- Directions for this task: Your copy of the entries must be exact, and it must not include the pictures.

════════════════════

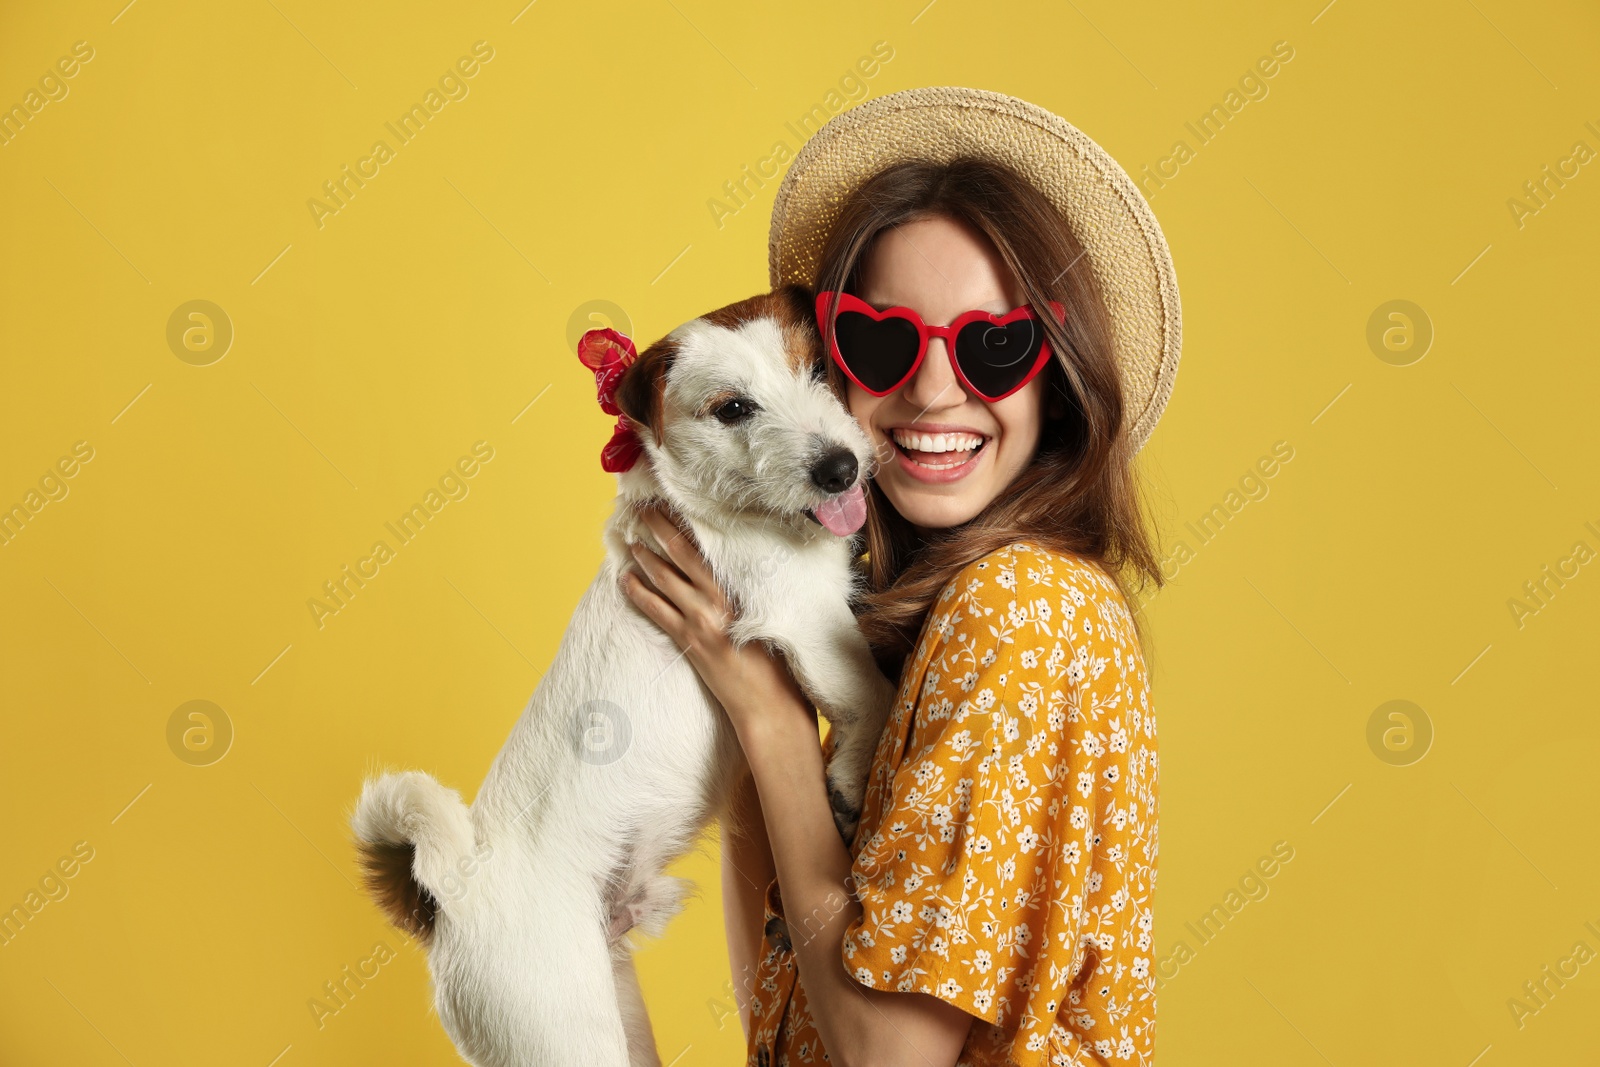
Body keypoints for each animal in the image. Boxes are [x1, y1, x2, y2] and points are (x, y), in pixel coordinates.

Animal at [353, 287, 902, 1062]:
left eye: (822, 367)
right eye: (734, 409)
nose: (840, 468)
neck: (720, 505)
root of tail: (451, 899)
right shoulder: (803, 612)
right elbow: (869, 690)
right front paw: (854, 775)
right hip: (563, 1035)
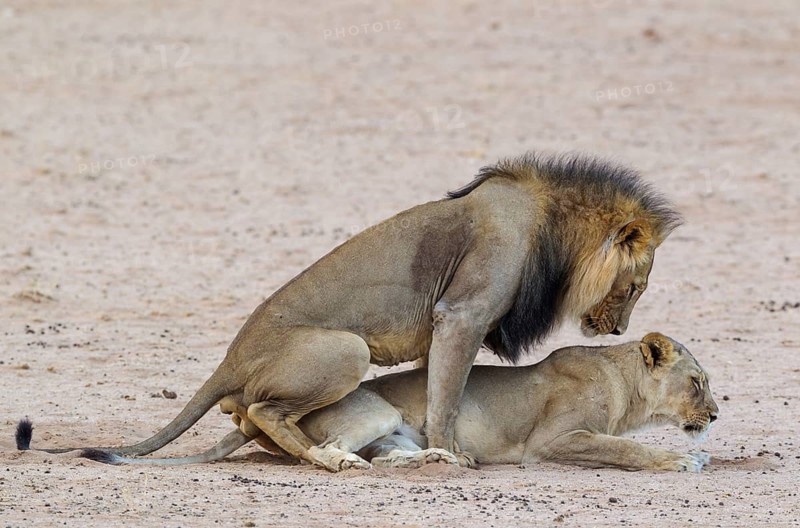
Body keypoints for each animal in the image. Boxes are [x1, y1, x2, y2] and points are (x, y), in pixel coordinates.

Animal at [17, 152, 681, 468]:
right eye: (635, 288)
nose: (621, 329)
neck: (552, 228)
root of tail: (229, 360)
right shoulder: (462, 314)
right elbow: (447, 395)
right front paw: (451, 454)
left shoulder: (455, 323)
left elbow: (443, 391)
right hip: (348, 348)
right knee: (263, 410)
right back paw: (328, 458)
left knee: (252, 418)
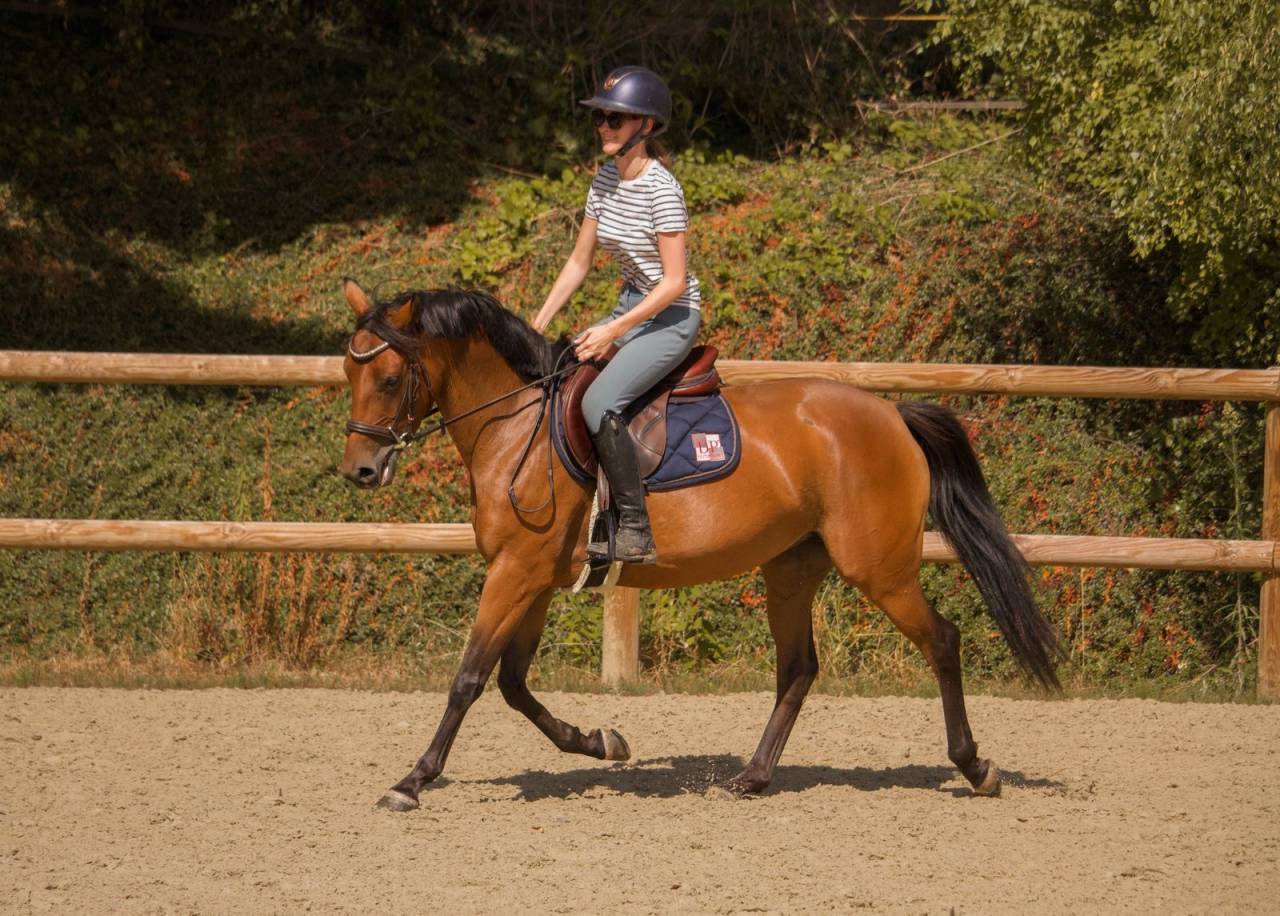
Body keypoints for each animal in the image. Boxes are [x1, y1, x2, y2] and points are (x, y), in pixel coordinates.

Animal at [337, 278, 1061, 812]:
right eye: (349, 372)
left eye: (391, 378)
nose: (360, 472)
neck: (518, 427)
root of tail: (892, 414)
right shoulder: (534, 576)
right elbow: (513, 683)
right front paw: (603, 741)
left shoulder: (516, 572)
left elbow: (468, 678)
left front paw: (412, 781)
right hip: (792, 567)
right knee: (798, 668)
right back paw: (753, 777)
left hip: (877, 569)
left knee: (941, 641)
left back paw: (976, 768)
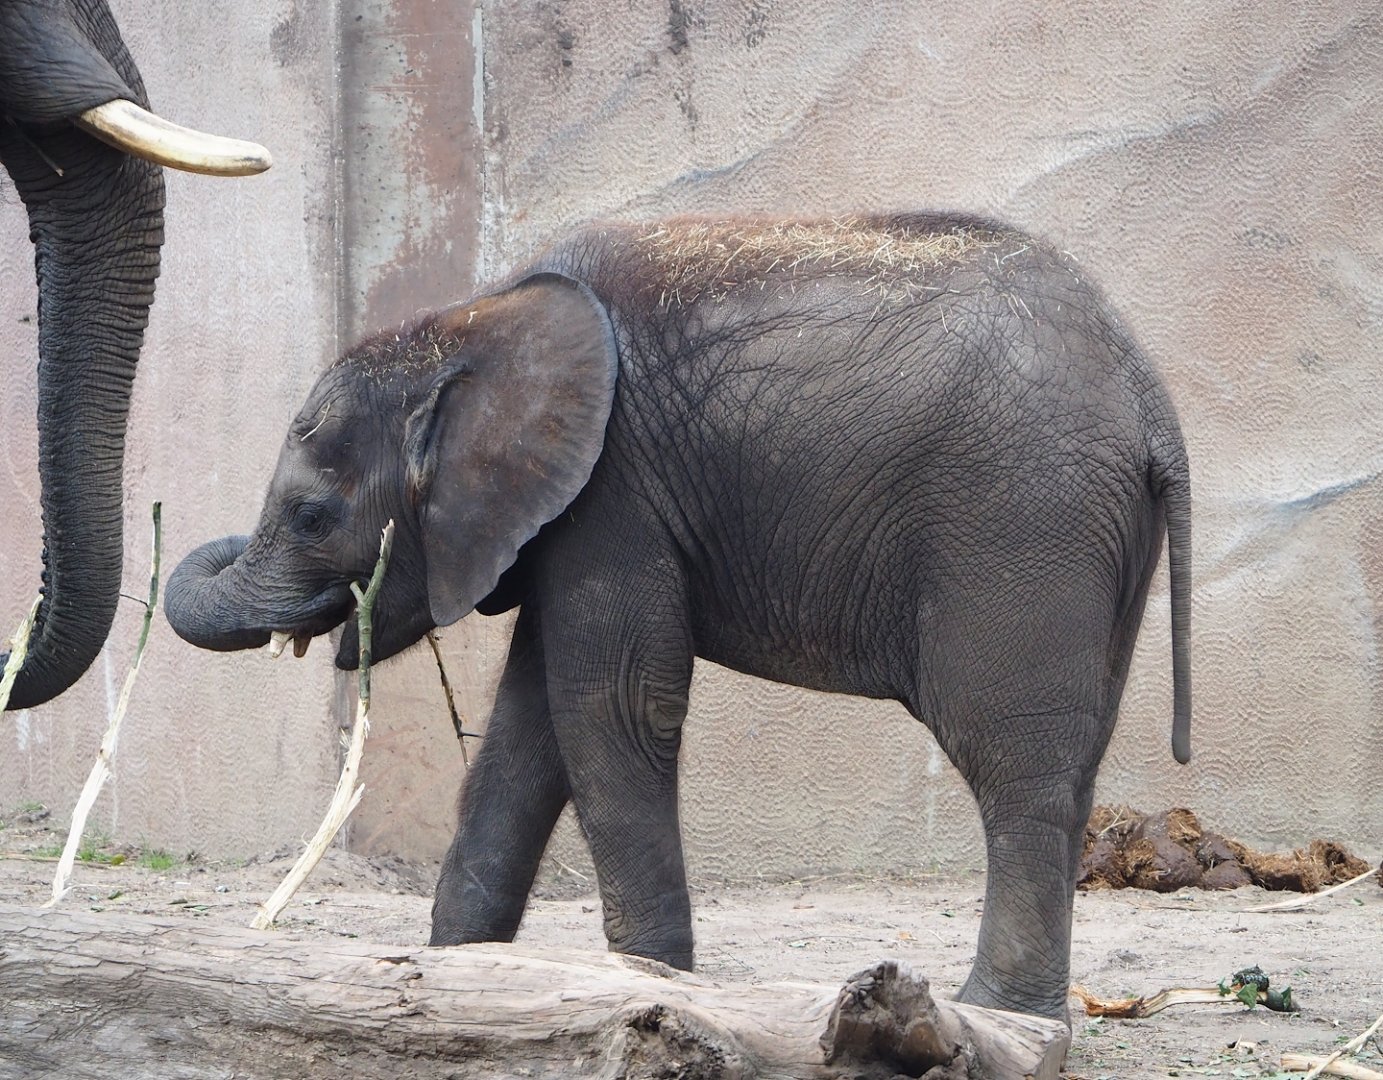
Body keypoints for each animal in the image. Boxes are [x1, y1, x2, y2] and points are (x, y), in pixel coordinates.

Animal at [165, 212, 1192, 1021]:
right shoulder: (570, 513)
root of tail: (1150, 399)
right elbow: (530, 729)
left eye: (310, 515)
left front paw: (646, 984)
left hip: (1022, 517)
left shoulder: (612, 491)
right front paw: (455, 974)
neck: (472, 320)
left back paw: (999, 1019)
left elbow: (613, 704)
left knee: (1014, 759)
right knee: (1075, 755)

════════════════════

- Problem solution:
Body keypoints for each animal in the image. Boxes are [x1, y1, x2, y2] and points are (x, y), in pixel coordinates.

Animal at [353, 287, 902, 1062]:
left eye: (822, 367)
right eye: (734, 409)
nose: (840, 468)
neck: (720, 505)
root of tail: (451, 899)
right shoulder: (803, 612)
right elbow: (869, 690)
right front paw: (854, 775)
right hip: (563, 1035)
Body keypoints for each animal in the image. Boxes are [x1, y1, x2, y2] and points are (x, y), in pixel coordinates.

Animal at [17, 152, 681, 468]:
right eye: (635, 288)
nose: (621, 329)
neck: (552, 228)
root of tail: (229, 360)
right shoulder: (462, 314)
right elbow: (447, 395)
right front paw: (451, 454)
left shoulder: (455, 323)
left elbow: (443, 391)
right hip: (348, 348)
right knee: (263, 410)
right back paw: (328, 458)
left knee: (252, 418)
Body keypoints for each animal in the image. Boxes are [x1, y1, x2, y2] and points are (x, y), in pixel coordinates.

Animal at [337, 278, 1061, 812]:
right eye: (349, 372)
left eye: (391, 378)
nose: (360, 472)
neck: (518, 427)
root of tail: (892, 414)
right shoulder: (534, 576)
right elbow: (513, 683)
right front paw: (603, 741)
left shoulder: (516, 572)
left elbow: (468, 678)
left front paw: (412, 781)
right hip: (792, 567)
right knee: (798, 668)
right back paw: (753, 777)
left hip: (877, 569)
left knee: (941, 641)
left back paw: (976, 768)
Body keypoints for each animal in the image. Boxes are [x1, y1, x2, y2] and points are (x, y), in pixel coordinates.

Animal at [165, 212, 1192, 1021]:
right shoulder: (570, 513)
root of tail: (1150, 399)
right elbow: (530, 729)
left eye: (310, 515)
left front paw: (646, 984)
left hip: (1022, 517)
left shoulder: (612, 491)
right front paw: (455, 974)
neck: (472, 320)
left back paw: (999, 1019)
left elbow: (613, 704)
left knee: (1014, 759)
right knee: (1075, 755)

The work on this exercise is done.